On Saturday, Jan. 13, Belgian doctor Anne-Mieke Vandamme, told Voice of America that Cuban health officials had contacted her, alerting her to a more aggressive form of AIDS they were seeing and wanting to find out what was happening.
Without treatment, an HIV infection usually takes from five to ten years to turn into AIDS, according to Vandamme, who published a study titled CRF19_cpx is an Evolutionary fit HIV-1 Variant Strongly Associated With Rapid Progression to AIDS in Cuba, in the journal EBioMedicine on Jan. 15, 2015.
The study undertaken by Vandamme and her research team involved three groups of patients. The groups included a total of 95 HIV-1 patients, where 52 were classified as AIDS-RP, 21 as non-AIDS, and 22 as chronic-AIDS. Most of the patients were male and all had been tested as negative for HIV within the previous 9.3–24.0 months before getting a positive blood test.
The strain of HIV being seen in Cuba has become epidemic among newly infected patients who reported having unprotected sex with multiple partners. The HIV strain is a combination of three subtypes, and progresses so fast that researchers at Belgium’s Catholic University of Leuven say they are fearful that people infected with the virus may not seek antiviral treatment until it’s too late.
Dr. Vandamme also pointed out that generally, a patient’s progression from HIV to AIDS has a lot to do with their immune system and how strong it may be. But with this mutated variation, it is different. “Here we had a variant of HIV that we found only in the group that was progressing fast. Not in the other two groups. We focused in on this variant [and] tried to find out what was different. And we saw it was a recombinant of three different subtypes,” she said.

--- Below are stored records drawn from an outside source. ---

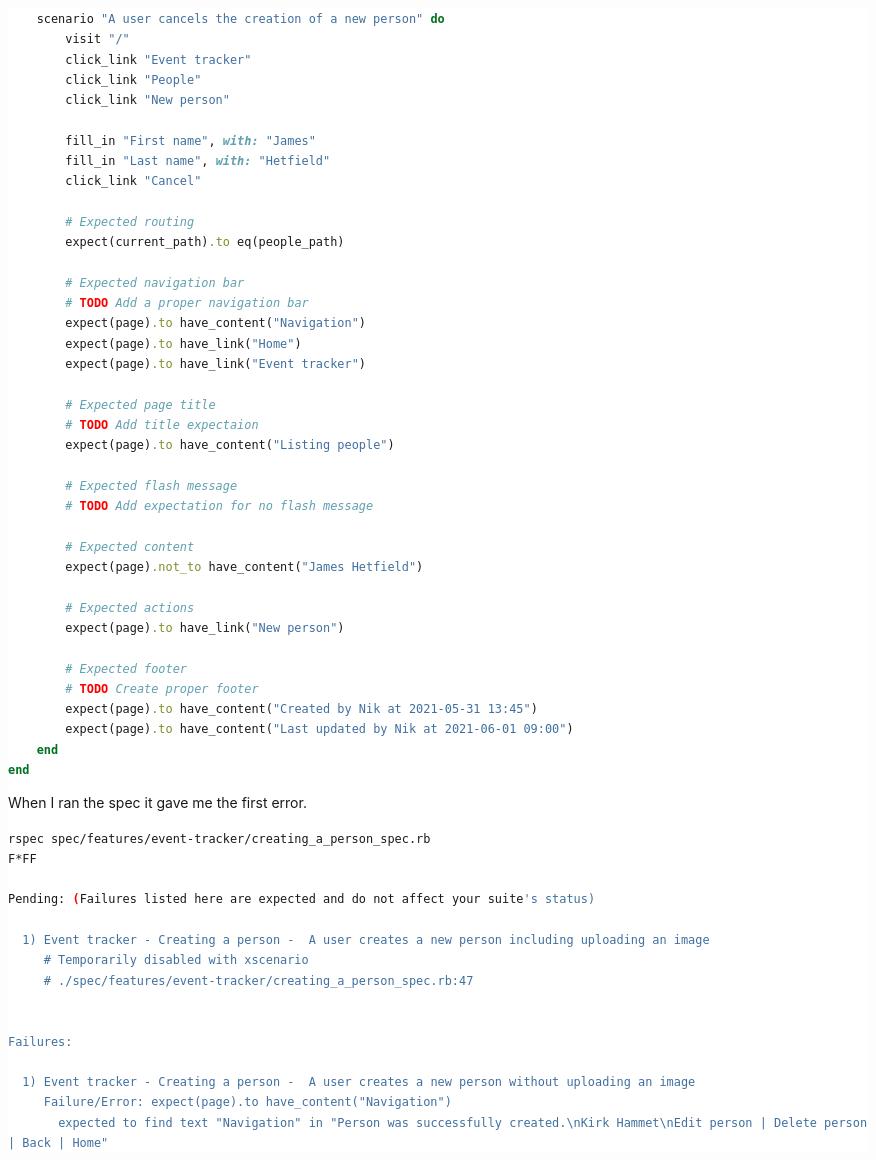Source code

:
 ```ruby
    scenario "A user cancels the creation of a new person" do
        visit "/"
        click_link "Event tracker"
        click_link "People"
        click_link "New person"

        fill_in "First name", with: "James"
        fill_in "Last name", with: "Hetfield"
        click_link "Cancel"

        # Expected routing
        expect(current_path).to eq(people_path) 

        # Expected navigation bar
        # TODO Add a proper navigation bar
        expect(page).to have_content("Navigation")
        expect(page).to have_link("Home")
        expect(page).to have_link("Event tracker")

        # Expected page title
        # TODO Add title expectaion
        expect(page).to have_content("Listing people")

        # Expected flash message
        # TODO Add expectation for no flash message

        # Expected content
        expect(page).not_to have_content("James Hetfield")

        # Expected actions
        expect(page).to have_link("New person")
        
        # Expected footer
        # TODO Create proper footer
        expect(page).to have_content("Created by Nik at 2021-05-31 13:45")
        expect(page).to have_content("Last updated by Nik at 2021-06-01 09:00")
    end    
end
```

When I ran the spec it gave me the first error.
```bash
rspec spec/features/event-tracker/creating_a_person_spec.rb 
F*FF

Pending: (Failures listed here are expected and do not affect your suite's status)

  1) Event tracker - Creating a person -  A user creates a new person including uploading an image
     # Temporarily disabled with xscenario
     # ./spec/features/event-tracker/creating_a_person_spec.rb:47


Failures:

  1) Event tracker - Creating a person -  A user creates a new person without uploading an image
     Failure/Error: expect(page).to have_content("Navigation")
       expected to find text "Navigation" in "Person was successfully created.\nKirk Hammet\nEdit person | Delete person | Back | Home"
```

The new variant is called CRF19, and is a combination of HIV subtypes A, D and G. While this variant has been seen in Africa, there have been very few cases, while in Cuba, it is more widespread.
Hector Bolivar, is a physician and infectious disease specialist with the University of Miami Miller School of Medicine, and he says the HIV research community has known for a long time about the capacity of the virus to mutate. Today, there are more than 60 strains of the HIV-1 virus in the world. “The only thing now,” he said, “is that in Cuba, it is associated with rapid progression [of the disease]. It’s something that hasn’t been seen before that clearly.”